Na próxima segunda feira, 21, o presidente Luis Inácio Lula da Silva lança em Brasília o terceiro Plano Nacional de Direitos Humanos. Após sete anos do lançamento do segundo PNDH, a Secretaria Especial de Direitos Humanos foi responsável por sua revisão, incluindo novas metas para a ampliação do acesso aos direitos.
Entre as novidades deste plano, estão a garantia à igualdade racial e de gênero, a consideração do impacto do modelo de desenvolvimento no acesso aos direitos humanos e a questão da segurança pública, entre outros temas. Segundo o assessor de Direitos Humanos e Políticas Públicas do Instituto de Estudos Socioeconômicos (INESC), Alexandre Ciconello, é impossível discutir direitos humanos no Brasil sem considerar esses pontos.
A idéia é que o PNDH seja uma referência para a definição de políticas em todos os âmbitos: da União, estados e municípios, nos poderes Executivo, Legislativo e Judiciário. Visando esse objetivo, o PNDH será lançado como um decreto, sancionado pelo presidente Lula na segunda feira. Outro desafio é fazer com que o documento seja incluído no Plano Plurianual (PPA) e no Orçamento Público, que definem os investimentos prioritários para o governo federal. Segundo um documento lançado pelo INESC sobre os desafios da elaboração do terceiro Plano, “o orçamento da União não se destina prioritariamente para garantir os direitos da população, mas sim para a manutenção de privilégios (como o pagamento de juros da dívida do governo), para investimentos (diminuindo o custo para a reprodução do capital) e em muitos casos, para políticas sociais compensatórias, que não garantem a emancipação de seus beneficiários/as”.

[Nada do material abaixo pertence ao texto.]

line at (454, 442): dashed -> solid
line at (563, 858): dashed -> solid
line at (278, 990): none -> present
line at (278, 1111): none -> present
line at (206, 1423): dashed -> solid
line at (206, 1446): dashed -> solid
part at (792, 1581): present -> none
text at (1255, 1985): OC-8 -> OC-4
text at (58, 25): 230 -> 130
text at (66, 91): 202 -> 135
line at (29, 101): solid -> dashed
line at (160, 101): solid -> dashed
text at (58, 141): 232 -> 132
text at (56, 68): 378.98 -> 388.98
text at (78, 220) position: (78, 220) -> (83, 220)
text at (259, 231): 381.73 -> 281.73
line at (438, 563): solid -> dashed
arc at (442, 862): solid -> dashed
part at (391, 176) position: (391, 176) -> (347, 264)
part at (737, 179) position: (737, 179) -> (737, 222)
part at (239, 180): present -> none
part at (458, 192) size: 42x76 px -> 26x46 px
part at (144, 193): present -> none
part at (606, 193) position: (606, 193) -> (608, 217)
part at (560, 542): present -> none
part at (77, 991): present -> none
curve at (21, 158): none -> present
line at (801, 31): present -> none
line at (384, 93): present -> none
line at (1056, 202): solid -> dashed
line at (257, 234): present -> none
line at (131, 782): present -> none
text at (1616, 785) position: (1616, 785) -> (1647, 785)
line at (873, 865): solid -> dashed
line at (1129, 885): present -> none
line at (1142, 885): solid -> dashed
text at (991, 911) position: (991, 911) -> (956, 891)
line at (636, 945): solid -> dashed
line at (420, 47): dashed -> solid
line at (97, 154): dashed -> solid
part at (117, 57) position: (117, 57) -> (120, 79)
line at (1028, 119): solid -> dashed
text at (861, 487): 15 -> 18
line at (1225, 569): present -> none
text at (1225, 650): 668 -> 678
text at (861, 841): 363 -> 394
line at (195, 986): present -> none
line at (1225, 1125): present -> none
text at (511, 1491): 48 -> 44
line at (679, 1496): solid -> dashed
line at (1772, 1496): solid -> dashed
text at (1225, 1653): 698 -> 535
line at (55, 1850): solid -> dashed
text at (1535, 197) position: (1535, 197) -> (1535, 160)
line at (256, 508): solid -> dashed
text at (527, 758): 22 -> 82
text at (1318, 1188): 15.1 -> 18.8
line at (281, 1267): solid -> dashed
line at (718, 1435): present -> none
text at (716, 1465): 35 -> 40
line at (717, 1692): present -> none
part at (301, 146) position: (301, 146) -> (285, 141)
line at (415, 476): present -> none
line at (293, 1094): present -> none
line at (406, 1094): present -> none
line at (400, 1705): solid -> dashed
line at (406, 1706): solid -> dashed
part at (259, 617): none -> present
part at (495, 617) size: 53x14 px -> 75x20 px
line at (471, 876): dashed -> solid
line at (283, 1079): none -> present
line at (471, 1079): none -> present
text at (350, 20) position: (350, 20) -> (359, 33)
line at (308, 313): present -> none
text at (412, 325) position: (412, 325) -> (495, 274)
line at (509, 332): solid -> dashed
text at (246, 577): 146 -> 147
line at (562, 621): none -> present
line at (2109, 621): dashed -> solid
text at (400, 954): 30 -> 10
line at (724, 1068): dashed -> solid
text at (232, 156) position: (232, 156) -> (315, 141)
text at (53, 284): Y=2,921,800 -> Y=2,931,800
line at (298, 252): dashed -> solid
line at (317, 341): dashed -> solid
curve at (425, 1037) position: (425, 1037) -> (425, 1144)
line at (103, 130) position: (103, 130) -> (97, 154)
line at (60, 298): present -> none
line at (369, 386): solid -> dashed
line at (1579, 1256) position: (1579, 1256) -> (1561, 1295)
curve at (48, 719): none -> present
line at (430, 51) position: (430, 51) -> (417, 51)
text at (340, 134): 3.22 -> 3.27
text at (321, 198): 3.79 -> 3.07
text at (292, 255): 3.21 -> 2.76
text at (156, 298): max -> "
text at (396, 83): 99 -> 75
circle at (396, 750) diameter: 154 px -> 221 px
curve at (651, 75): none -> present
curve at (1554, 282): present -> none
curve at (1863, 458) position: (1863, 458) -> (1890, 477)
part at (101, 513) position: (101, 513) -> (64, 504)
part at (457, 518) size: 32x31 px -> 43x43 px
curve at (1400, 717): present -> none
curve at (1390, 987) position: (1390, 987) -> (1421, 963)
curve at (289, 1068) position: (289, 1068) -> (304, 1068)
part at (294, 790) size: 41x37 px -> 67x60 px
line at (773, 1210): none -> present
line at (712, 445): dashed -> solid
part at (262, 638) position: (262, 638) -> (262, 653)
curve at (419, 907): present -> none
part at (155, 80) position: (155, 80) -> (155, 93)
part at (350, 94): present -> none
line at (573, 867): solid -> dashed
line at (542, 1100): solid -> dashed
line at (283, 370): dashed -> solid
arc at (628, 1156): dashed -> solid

A elaboração deste plano foi subsidiada pelas resoluções da 11° Conferência Nacional dos Direitos Humanos, realizada em 2008. Foram estabelecidos seis eixos, entre eles, o que diz respeito à Violência, Segurança Pública e Acesso à Justiça. Segundo a ONG Justiça Global, “houve pouco destaque para o Programa de Proteção aos Defensores de Direitos Humanos na apresentação do eixo”. A ONG afirma ainda que foi retirado do texto final o termo “desmilitarização da polícia militar”, sem qualquer explicação para as organizações que participaram da elaboração do PNDH.
Na segunda-feira, o PNDH será reconhecido por quase todos os Ministérios. Segundo Ciconello, ainda não é certo apenas o reconhecimento do Ministério da Defesa. O lançamento acontece na Sala Brasília, Palácio do Itamaraty, em Brasília, a partir das 9h.